Baro Vatra is a village in Gopalganj District, Bangladesh, part of Muksudpur Upazila. The village covers an area of 3.43 km2, and is bordered by the villages of Nanikhir, Nawkhanda, Pathorgatha and Banagram. Baro Vatra's main canal is the Nawkhanda Khall or Nanikhir Khall. The Bil Rout Canal at Jalirpar joins with the main canal, flowing into the river Padma.

Baro Vatra under Nanikhir Union parishad was established in 1634. The village consists of three wards and five mahallas. The village has a primary school, six mosques, a madrasa, and three community schools. and a famous Kaliardah Bill. The village is also home to the Nanikhir Union health complex, a family planning center, and a Nanikhir Government hospital.

Non-governmental organizations operating in Baro Vatra include BDAO (the Bangladesh Development Acceleration Organisation), BRAC, CCDB, ASA, World Vision, and HCCB.

History
In May 1971, Pakistani fighter planes attacked the village. with the help of a few Razakar. Two residents were killed and a motor launch was damaged. On 9 August 1971, about 200 freedom fighters in collaboration with the local people liberated Muksudpur. On 12 October 1971 the freedom fighters battled the Pakistani army. In the battle, 22members of the Pakistani army and Razakars were killed. In another direct encounter near Diknagar bridge 30 members of the Pakistani army and three freedom fighters were killed.

Demographics
Baro Vatra has a population of 2500, 58.65% male and 47.35% female, and a population density of 728 per km2. The literacy rate among the villagers is 87.80%.

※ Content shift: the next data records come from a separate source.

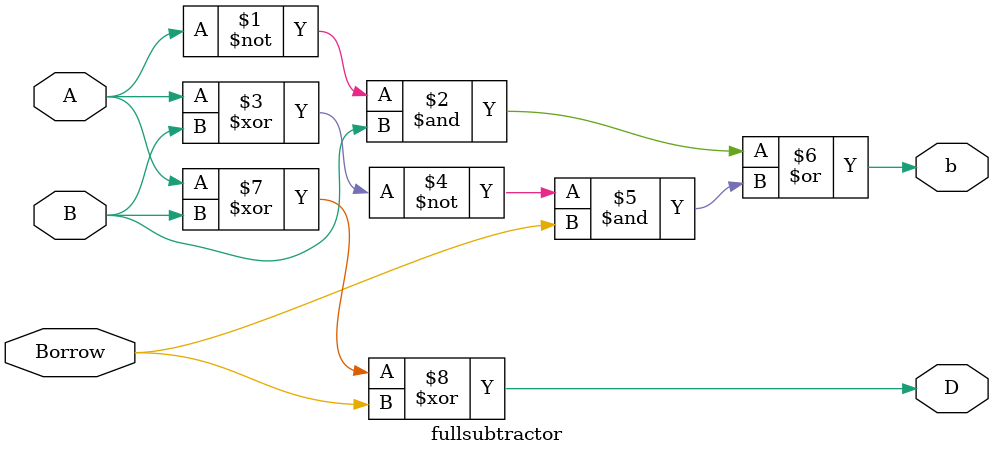
<source format=v>
`timescale 1ns / 1ps

module fullsubtractor(
  input A, B, Borrow,
  output b, D
);

assign b = ((~A)&B)|((~(A^B))&Borrow);
assign D = A^B^Borrow;

endmodule
</source>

The main occupations of residents of Baro Vatra are: Agriculture (43.09%), Agricultural labourer (23.45%), wage labor (2.21%), commerce (10.10%), service (7.69%), fishing (1.71%), industry (1.11%), hawking (2.32%), construction (1.39%), and 6.93% other.

Agriculture
The main crops grown in Baro Vatra are paddy, wheat, jute, sugarcane, onion, garlic, betel leaf, vegetables and sweet potato. Formerly, the village grew linseed, sesame, indigo, china, and kaun, but these are rarely grown anymore.

Baro Vatra also produces the fruits mango, jackfruit, papaya, palm, guava, lemon, litchi, coconut, guava, and banana.

There are fisheries, hatcheries, poultry and dairy farms in Baro Vatra. Some fishermen depend on the waters of the Hatashe channel for their livelihood.